The fourth place that we visited was Antonia beach. Like Bantique island sandbar, Antonia encompasses emerald waters and white powdery sandy beaches. It was on this beautiful beach that we feasted on scrumptious scallops, fish, and grilled squid. This fresh seafood was delicious. These seafoods are abundant on the Antonia beach and they are the best that anyone can ever have for such a low price.







WHAT TO BRING TO ISLA GIGANTES

​It is important to understand the Philippines is a third world country. Therefore, you will not find lavish resorts, clean toilets, and restaurants on this island. It is important to keep this fact in mind before you plan your adventure. That being said, what should you bring to this beautiful island? The following is a list of 11 things you must bring prior to coming to Isla De Gigantes.

1) Swim suit- This may be common sense because you going to an island.

2) Snorkel gear- The gear includes snorkel mask, and fins. Your island hopping trip is not complete without a snorkeling experience. I used this gear at Tangke, Antonia beach, and Bantigue sandbar.

3) Water shoes- the last thing you want to do is cut your feet on the sharp shells. The water shoes will protect you from foot injuries.

4) Sunscreen- The temperature steadily climbs during the peak of the spring and summer months ranging from 80 degrees to high 90 degrees. If you have fair skin, I would recommend purchasing 100 spf. It is indeed thick, but it will protect you from the powerful heat rays. I applied sunscreen to my arms and legs three times using 100 spf and the sunscreen protected my skin from the powerful heat rays.

5) Food and drinks— There are no grocery stores on the islands. Thus, I would recommend you purchase some foods prior to going to Isla De Gigantes.

6) Advil and Dirrahea medicines- Unfortunately, one day prior to traveling Isla De Gigantes, I suffered from diarrahe, which occurred as a result of something I ate or drink.

7) Bottled water- *WARNING* DON’T DRINK THE WATER IN THE PHILIPPINES. I cannot emphasize this enough. The water in the Philippines is not very sanitary and you can experience sickeness from drinking the water there.

8) Toilet paper- Most restrooms in the Philippines do not have toilet paper.
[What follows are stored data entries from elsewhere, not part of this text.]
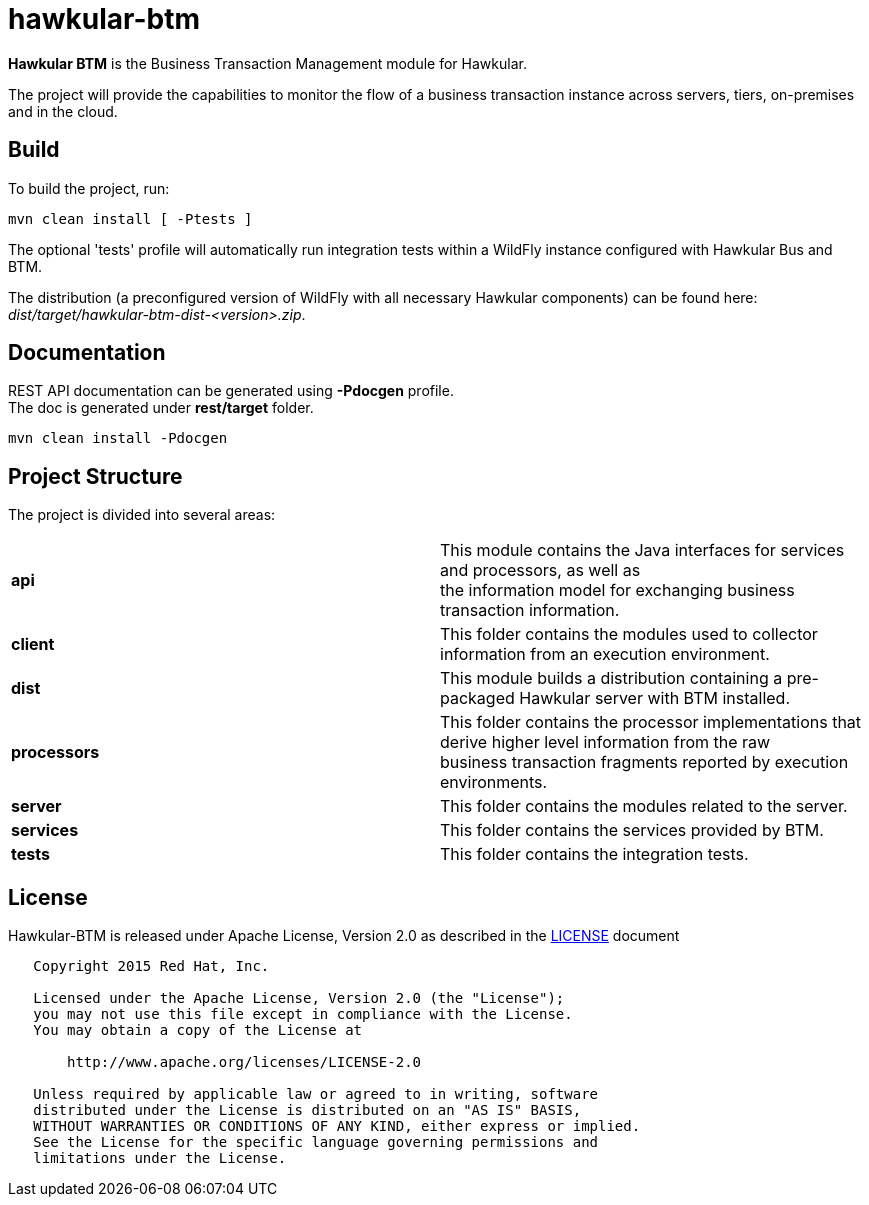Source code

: = hawkular-btm
:source-language: java

ifdef::env-github[]
[link=https://travis-ci.org/hawkular/hawkular-btm]
image::https://travis-ci.org/hawkular/hawkular-btm.svg?branch=master[Build Status,70,18]
endif::[]

[.lead]
*Hawkular BTM* is the Business Transaction Management module for Hawkular.

The project will provide the capabilities to monitor the flow of a business transaction
instance across servers, tiers, on-premises and in the cloud.

== Build

To build the project, run:

```shell
mvn clean install [ -Ptests ]
```

The optional 'tests' profile will automatically run integration tests within a WildFly instance
configured with Hawkular Bus and BTM.

The distribution (a preconfigured version of WildFly with all necessary Hawkular components) can be
found here: _dist/target/hawkular-btm-dist-<version>.zip_.


== Documentation

REST API documentation can be generated using *-Pdocgen* profile. +
The doc is generated under *rest/target* folder.

```shell
mvn clean install -Pdocgen
```

== Project Structure

The project is divided into several areas:

[cols=">s,d"]
|=======================
| api |
This module contains the Java interfaces for services and processors, as well as +
the information model for exchanging business transaction information.
| client |
This folder contains the modules used to collector information from an execution environment.
| dist |
This module builds a distribution containing a pre-packaged Hawkular server with BTM installed.
| processors |
This folder contains the processor implementations that derive higher level information from the raw +
business transaction fragments reported by execution environments.
| server |
This folder contains the modules related to the server.
| services |
This folder contains the services provided by BTM.
| tests |
This folder contains the integration tests.
|=======================


== License

Hawkular-BTM is released under Apache License, Version 2.0 as described in the link:LICENSE[LICENSE] document

----
   Copyright 2015 Red Hat, Inc.

   Licensed under the Apache License, Version 2.0 (the "License");
   you may not use this file except in compliance with the License.
   You may obtain a copy of the License at

       http://www.apache.org/licenses/LICENSE-2.0

   Unless required by applicable law or agreed to in writing, software
   distributed under the License is distributed on an "AS IS" BASIS,
   WITHOUT WARRANTIES OR CONDITIONS OF ANY KIND, either express or implied.
   See the License for the specific language governing permissions and
   limitations under the License.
It is a total shock to an American who has toilet paper available in Japan and in the U.S.

9) Sanitary soap- the 100 percent antibacterial solution is very important to bring with you to decrease your chances of getting sick. I carried a bottle of this everywhere I went to in the Philippines.

10) Sunglasses- The heat rays are very powerful. Having a pair of sunglasses makes your experience a lot more enjoyable and relaxing.

11) An extra set of clothes- You do not want to ride in a vehicle going back home with the same clothes that you wore in the ocean. Bringing an additional set of clothes provides you with comfortability.

Too many bloggers broadcast the positive things about the Philippines and do not address any of the negative things as if only positives exists. I am here to reveal both positive and negatives to going to the Philippines. I purposely reveal the negatives to help make your trip a much better experience so you can help prevent you from experiencing any illnesses in a third world country.